*Adi Shamir’s Secret Sharing* is an algorithm that allows participants to share ownership of a secret by distributing *shares*, which can be thought of as parts of a secret key. In order for someone to gain access to the original secret, a minimum number of shares (the threshold) must be used together.

## Example Problem

To illustrate, let’s imagine that a family of four all share a single Bitcoin wallet. This Bitcoin wallet contains a single private key that all members of the family co-own. Because there is a single key, any of the family members can use that key to spend all of the Bitcoins.

The family has a problem: If they each keep a copy, then only one of their copies needs to be compromised to have all the coins stolen. If only one of them keeps the key, then that person may lose it or decide to double-cross the other family members.

Luckily, one of the family members is also a cryptographer. Instead of naively sharing the original key, they use SSS (Shamir’s secret sharing). The family creates four shares and sets a threshold of three, with the Bitcoin key as the original secret. Now, their plan has the following properties:

- They have not stored the bitcoin key in a single place which makes it harder to steal
- Members of the family need to cooperate to spend the Bitcoin, one family member can’t betray the others
- If a family member dies or loses their share, the other three members can still reconstruct the key

## Understanding the Threshold

Every Shamir sharing scheme has a total number of shares and a threshold. The **threshold is the number of shares required** to reconstruct the original secret. For example, with five shares and a threshold of three, you only need three of the five shares to calculate the original secret.

## Directive A
From the entries, copy out word for word the lines from the one containing "Jordan Addison" through the one containing "TAM is in fact", with both of those lines included.

Saved data entries:

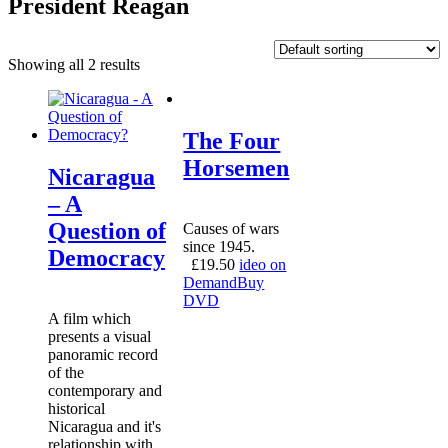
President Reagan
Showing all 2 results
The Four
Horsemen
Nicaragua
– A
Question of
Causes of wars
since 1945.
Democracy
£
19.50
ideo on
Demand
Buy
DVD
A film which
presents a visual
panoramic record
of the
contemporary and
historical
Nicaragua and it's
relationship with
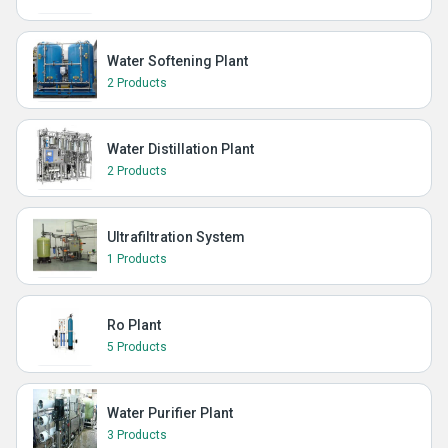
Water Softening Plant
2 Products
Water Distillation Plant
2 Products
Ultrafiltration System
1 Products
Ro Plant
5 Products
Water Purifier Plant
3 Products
--
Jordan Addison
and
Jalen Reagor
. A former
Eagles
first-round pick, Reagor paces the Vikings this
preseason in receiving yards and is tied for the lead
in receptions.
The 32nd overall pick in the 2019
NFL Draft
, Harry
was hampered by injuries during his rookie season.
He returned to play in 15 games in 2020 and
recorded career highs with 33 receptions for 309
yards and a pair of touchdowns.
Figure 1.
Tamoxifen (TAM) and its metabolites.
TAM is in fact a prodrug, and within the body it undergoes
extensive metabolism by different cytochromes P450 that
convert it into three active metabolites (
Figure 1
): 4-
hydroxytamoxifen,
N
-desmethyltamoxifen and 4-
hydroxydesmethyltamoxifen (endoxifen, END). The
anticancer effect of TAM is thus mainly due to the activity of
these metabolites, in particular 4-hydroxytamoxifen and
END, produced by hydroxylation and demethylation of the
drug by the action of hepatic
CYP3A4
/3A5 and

## Directive B
Answer these questions from the secret sharing text:
(i) How many shares does the family create, and what threshold do they set?
(ii) How does the text define the threshold?
(iii) With five shares and a threshold of three, how many shares are needed to calculate the original secret?

## Task result A
Jordan Addison
and
Jalen Reagor
. A former
Eagles
first-round pick, Reagor paces the Vikings this
preseason in receiving yards and is tied for the lead
in receptions.
The 32nd overall pick in the 2019
NFL Draft
, Harry
was hampered by injuries during his rookie season.
He returned to play in 15 games in 2020 and
recorded career highs with 33 receptions for 309
yards and a pair of touchdowns.
Figure 1.
Tamoxifen (TAM) and its metabolites.
TAM is in fact a prodrug, and within the body it undergoes

## Task result B
(i) Four shares, with a threshold of three.
(ii) The threshold is the number of shares required to reconstruct the original secret.
(iii) Three of the five shares.